The reason related to Jaguar’s focus on selling passenger vehicles including the E-Type and then-upcoming XJ6, before investing further in motorsport. But such was the speed of evolution at Le Mans that by the time engineers were free to pick the XJ13 programme back up, it was dated technology – plus, new regulations meant the engine was too large to compete. A lot had changed in the world of sports car racing: Ferrari had since fallen from its pedestal, Ford had begun its dominance with the new GT40 and Porsche’s 917 wasn’t far off, either, leaving Jaguar with a substantial workload to bring the XJ13 up to date. Fate was then particularly cruel to the only prototype XJ13, which crashed during filming to promote the new V12 E-Type in 1971. Test driver Norman Dewis survived despite a tyre blow out at high speed on MIRA’s banked circuit, although the car was destroyed.

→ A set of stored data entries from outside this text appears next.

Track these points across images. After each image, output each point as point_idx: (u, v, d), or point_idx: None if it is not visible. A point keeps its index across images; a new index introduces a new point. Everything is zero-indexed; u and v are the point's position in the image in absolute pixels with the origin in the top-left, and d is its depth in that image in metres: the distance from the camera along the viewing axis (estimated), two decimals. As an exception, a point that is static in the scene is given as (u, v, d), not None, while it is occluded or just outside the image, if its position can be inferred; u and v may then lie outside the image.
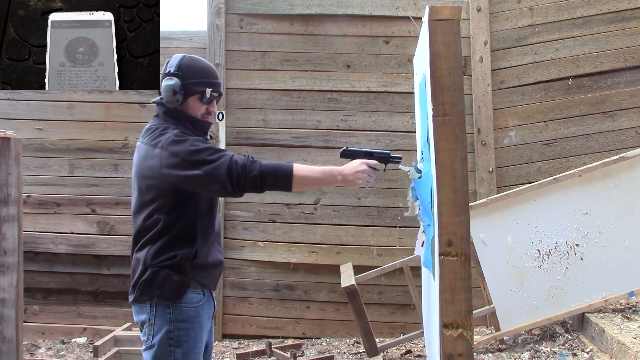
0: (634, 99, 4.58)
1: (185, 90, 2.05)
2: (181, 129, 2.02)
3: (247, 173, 1.92)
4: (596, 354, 3.32)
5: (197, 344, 2.01)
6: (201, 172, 1.90)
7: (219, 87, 2.14)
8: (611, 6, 4.63)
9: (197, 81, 2.07)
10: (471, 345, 1.60)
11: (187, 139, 1.95)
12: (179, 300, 1.97)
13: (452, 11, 1.64)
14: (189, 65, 2.08)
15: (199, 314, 2.02)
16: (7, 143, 3.03)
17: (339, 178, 2.06)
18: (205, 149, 1.94)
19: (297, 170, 1.98)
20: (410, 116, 4.66)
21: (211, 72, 2.13)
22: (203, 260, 2.02)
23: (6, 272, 3.01)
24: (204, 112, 2.12)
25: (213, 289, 2.11)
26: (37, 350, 4.57)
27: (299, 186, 2.00)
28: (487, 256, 3.71)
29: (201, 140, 2.00)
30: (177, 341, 1.96)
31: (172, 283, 1.96)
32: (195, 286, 2.01)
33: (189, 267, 1.98)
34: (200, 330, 2.02)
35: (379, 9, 4.80)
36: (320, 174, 2.04)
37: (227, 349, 4.53)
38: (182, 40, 4.93)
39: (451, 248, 1.62)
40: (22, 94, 4.97)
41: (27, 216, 4.33)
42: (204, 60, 2.16)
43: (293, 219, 4.80)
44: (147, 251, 1.99)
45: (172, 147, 1.93)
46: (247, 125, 4.86)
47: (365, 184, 2.06)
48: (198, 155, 1.92)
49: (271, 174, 1.95)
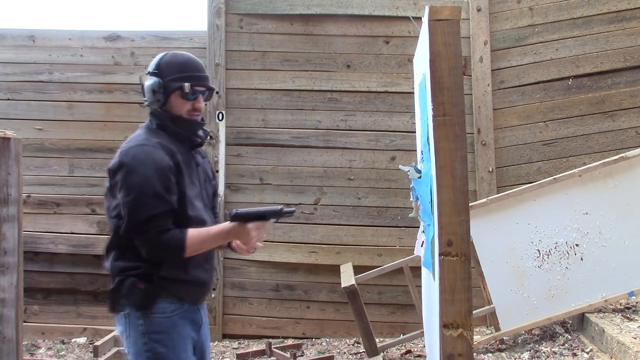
0: (634, 99, 4.58)
1: (165, 89, 1.96)
2: (149, 137, 1.94)
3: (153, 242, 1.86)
4: (596, 354, 3.32)
5: (179, 354, 1.91)
6: (124, 204, 1.86)
7: (203, 81, 2.01)
8: (611, 6, 4.63)
9: (176, 77, 1.97)
10: (471, 345, 1.60)
11: (128, 172, 1.87)
12: (150, 311, 1.89)
13: (452, 11, 1.64)
14: (168, 62, 1.99)
15: (175, 324, 1.92)
16: (7, 143, 3.03)
17: (230, 237, 1.96)
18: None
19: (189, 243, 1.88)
20: (410, 116, 4.66)
21: (192, 66, 2.01)
22: (174, 275, 1.92)
23: (6, 272, 3.00)
24: (190, 109, 2.00)
25: (192, 304, 1.99)
26: (37, 350, 4.57)
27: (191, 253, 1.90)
28: (487, 256, 3.71)
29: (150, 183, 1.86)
30: (154, 353, 1.88)
31: (138, 292, 1.88)
32: (166, 296, 1.91)
33: (156, 278, 1.90)
34: (180, 340, 1.92)
35: (379, 9, 4.80)
36: (211, 240, 1.93)
37: (227, 349, 4.54)
38: (182, 40, 4.93)
39: (451, 248, 1.62)
40: (22, 94, 4.97)
41: (27, 216, 4.33)
42: (187, 55, 2.06)
43: (293, 219, 4.79)
44: (111, 259, 1.96)
45: (121, 171, 1.89)
46: (247, 125, 4.86)
47: (257, 245, 1.97)
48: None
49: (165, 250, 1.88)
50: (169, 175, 1.89)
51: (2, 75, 4.98)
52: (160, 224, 1.86)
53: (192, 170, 2.04)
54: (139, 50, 4.92)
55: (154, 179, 1.86)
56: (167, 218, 1.88)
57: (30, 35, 5.03)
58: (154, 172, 1.87)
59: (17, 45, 5.02)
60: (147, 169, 1.87)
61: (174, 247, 1.87)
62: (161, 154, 1.90)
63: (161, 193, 1.86)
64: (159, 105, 1.98)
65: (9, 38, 5.03)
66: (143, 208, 1.84)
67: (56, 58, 5.00)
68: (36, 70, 4.98)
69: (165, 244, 1.86)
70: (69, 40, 5.01)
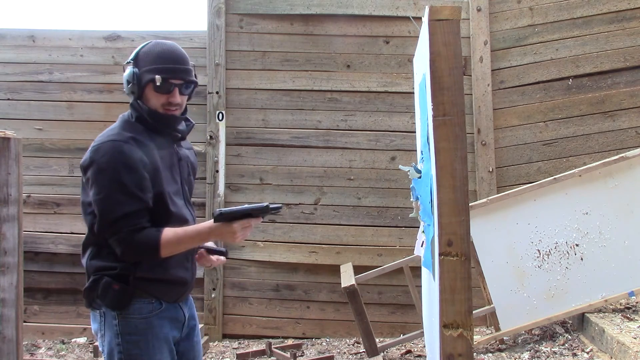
0: (634, 99, 4.58)
1: (138, 80, 1.86)
2: (122, 132, 1.86)
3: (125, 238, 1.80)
4: (596, 354, 3.32)
5: (154, 356, 1.85)
6: (95, 201, 1.82)
7: (180, 74, 1.87)
8: (611, 6, 4.63)
9: (149, 68, 1.85)
10: (471, 345, 1.60)
11: (98, 170, 1.81)
12: (126, 311, 1.83)
13: (452, 11, 1.64)
14: (145, 52, 1.88)
15: (151, 325, 1.85)
16: (7, 143, 3.03)
17: (212, 237, 1.86)
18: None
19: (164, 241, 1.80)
20: (410, 116, 4.66)
21: (167, 57, 1.87)
22: (152, 274, 1.85)
23: (6, 272, 3.00)
24: (164, 103, 1.87)
25: (172, 303, 1.92)
26: (37, 350, 4.57)
27: (168, 253, 1.83)
28: (487, 256, 3.71)
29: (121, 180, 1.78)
30: (128, 355, 1.83)
31: (113, 292, 1.82)
32: (143, 296, 1.85)
33: (133, 279, 1.83)
34: (155, 341, 1.86)
35: (379, 9, 4.80)
36: (189, 240, 1.84)
37: (227, 349, 4.53)
38: (182, 40, 4.93)
39: (451, 248, 1.62)
40: (22, 94, 4.97)
41: (27, 216, 4.32)
42: (168, 45, 1.92)
43: (293, 219, 4.80)
44: (87, 257, 1.92)
45: (91, 167, 1.82)
46: (247, 125, 4.86)
47: (242, 238, 1.86)
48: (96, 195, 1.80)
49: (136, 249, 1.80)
50: (142, 172, 1.80)
51: (2, 75, 4.98)
52: (134, 222, 1.78)
53: (174, 165, 1.95)
54: (139, 50, 4.92)
55: (125, 176, 1.77)
56: (140, 217, 1.80)
57: (30, 35, 5.03)
58: (125, 169, 1.78)
59: (17, 45, 5.01)
60: (118, 165, 1.78)
61: (148, 247, 1.79)
62: (133, 149, 1.81)
63: (133, 191, 1.78)
64: (135, 97, 1.89)
65: (9, 38, 5.03)
66: (115, 206, 1.77)
67: (56, 58, 5.00)
68: (36, 70, 4.98)
69: (139, 244, 1.78)
70: (69, 40, 5.01)
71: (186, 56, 1.94)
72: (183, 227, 1.85)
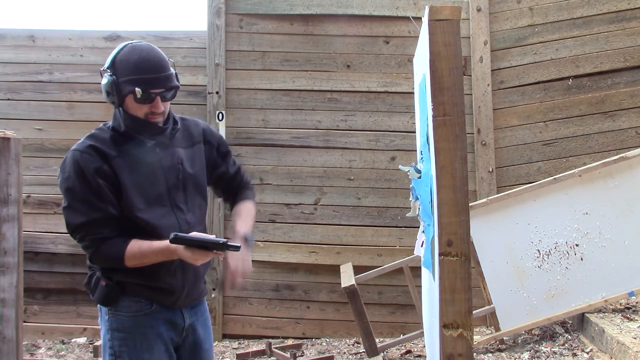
0: (634, 99, 4.58)
1: (118, 90, 1.81)
2: (86, 140, 1.87)
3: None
4: (596, 354, 3.32)
5: (142, 354, 1.85)
6: (63, 211, 1.84)
7: (159, 83, 1.80)
8: (611, 6, 4.63)
9: (127, 79, 1.79)
10: (471, 345, 1.60)
11: (60, 180, 1.83)
12: (115, 308, 1.87)
13: (452, 11, 1.64)
14: (122, 60, 1.81)
15: (140, 324, 1.86)
16: (7, 143, 3.03)
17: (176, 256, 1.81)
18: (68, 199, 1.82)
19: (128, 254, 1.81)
20: (410, 116, 4.66)
21: (145, 66, 1.79)
22: (131, 279, 1.86)
23: (6, 272, 3.00)
24: (148, 112, 1.83)
25: (165, 307, 1.91)
26: (37, 350, 4.57)
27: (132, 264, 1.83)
28: (487, 256, 3.71)
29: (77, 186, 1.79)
30: (117, 351, 1.86)
31: (101, 288, 1.86)
32: (132, 294, 1.87)
33: (115, 280, 1.86)
34: (143, 341, 1.86)
35: (379, 9, 4.80)
36: (154, 256, 1.81)
37: (227, 349, 4.54)
38: (182, 40, 4.94)
39: (451, 248, 1.62)
40: (22, 94, 4.97)
41: (27, 216, 4.32)
42: (144, 51, 1.83)
43: (293, 219, 4.80)
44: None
45: (60, 173, 1.86)
46: (247, 125, 4.86)
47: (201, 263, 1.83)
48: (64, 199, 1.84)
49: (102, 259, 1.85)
50: (98, 181, 1.79)
51: (2, 75, 4.98)
52: (95, 231, 1.80)
53: (155, 171, 1.88)
54: (139, 50, 4.92)
55: (82, 185, 1.78)
56: (102, 226, 1.81)
57: (30, 35, 5.03)
58: (80, 178, 1.79)
59: (17, 45, 5.01)
60: (75, 175, 1.79)
61: (112, 258, 1.81)
62: (90, 159, 1.80)
63: (91, 200, 1.79)
64: (115, 106, 1.86)
65: (9, 38, 5.03)
66: (75, 215, 1.81)
67: (56, 58, 5.00)
68: (36, 70, 4.98)
69: (103, 253, 1.82)
70: (69, 40, 5.01)
71: (165, 61, 1.85)
72: (150, 242, 1.80)
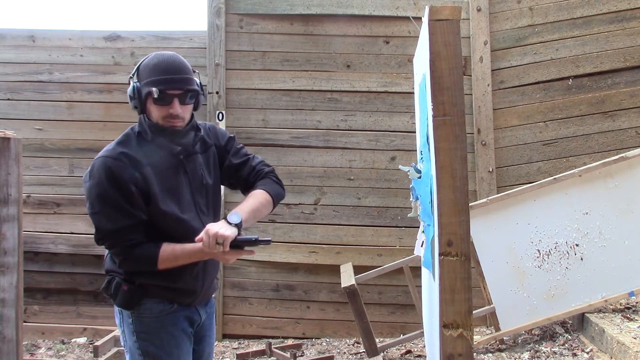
0: (634, 99, 4.58)
1: (139, 94, 1.85)
2: (116, 146, 1.88)
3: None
4: (596, 354, 3.32)
5: (171, 350, 1.90)
6: (89, 216, 1.86)
7: (175, 84, 1.83)
8: (611, 6, 4.63)
9: (147, 81, 1.84)
10: (471, 345, 1.60)
11: (90, 186, 1.84)
12: (138, 311, 1.90)
13: (452, 11, 1.64)
14: (144, 65, 1.87)
15: (164, 324, 1.91)
16: (7, 143, 3.03)
17: (207, 256, 1.89)
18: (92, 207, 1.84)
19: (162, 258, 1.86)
20: (410, 116, 4.66)
21: (164, 67, 1.84)
22: (155, 282, 1.90)
23: (6, 272, 3.01)
24: (166, 116, 1.85)
25: (184, 306, 1.97)
26: (37, 350, 4.57)
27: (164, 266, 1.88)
28: (487, 256, 3.71)
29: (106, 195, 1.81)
30: (144, 351, 1.90)
31: (123, 293, 1.89)
32: (153, 296, 1.91)
33: (137, 284, 1.90)
34: (170, 339, 1.91)
35: (379, 9, 4.80)
36: (186, 258, 1.88)
37: (227, 349, 4.53)
38: (182, 40, 4.94)
39: (451, 248, 1.62)
40: (22, 94, 4.97)
41: (27, 216, 4.33)
42: (164, 55, 1.88)
43: (293, 219, 4.80)
44: (105, 258, 1.98)
45: (84, 179, 1.88)
46: (247, 125, 4.86)
47: None
48: (88, 205, 1.86)
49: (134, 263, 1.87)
50: (130, 188, 1.81)
51: (2, 75, 4.99)
52: (128, 237, 1.83)
53: (179, 178, 1.93)
54: (139, 50, 4.92)
55: (115, 192, 1.80)
56: (134, 232, 1.84)
57: (30, 35, 5.03)
58: (113, 185, 1.80)
59: (17, 45, 5.02)
60: (107, 181, 1.81)
61: (145, 262, 1.84)
62: (122, 165, 1.82)
63: (124, 206, 1.81)
64: (139, 111, 1.89)
65: (9, 38, 5.03)
66: (107, 222, 1.82)
67: (56, 58, 5.00)
68: (36, 70, 4.98)
69: (136, 258, 1.84)
70: (69, 40, 5.01)
71: (185, 65, 1.89)
72: (182, 245, 1.86)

Jaguar did go on to repair it, but it’s lived in the firm’s museum since. That means the only way for those not connected with the original XJ13 project to experience it properly, has been to buy a replica or recreation. A surprising number have been produced in the past couple of decades, with the most recent coming from Scotland’s Ecurie Ecosse this year. But today’s Showpiece is a freshly-finished stunner from Shapecraft, which took seven-years to build and has specs pleasingly close to the original’s. Unlike some 13 replicas that have placed a body onto a ladder chassis to reduce costs, the Shapecraft XJ13 uses a monocoque and aluminium body panels, as well as a 360hp Jag 6.0-litre V12. There are modern additions, such as an Audi six-speed gearbox with a Quaife limited-slip differential, servo-assisted brakes and ECU-controlled electronic injection, but the overall ingredients are convincing ones. Naturally, it’s up for £440k, but as far as turn-key XJ13 recreations go, this has to be one of the finest.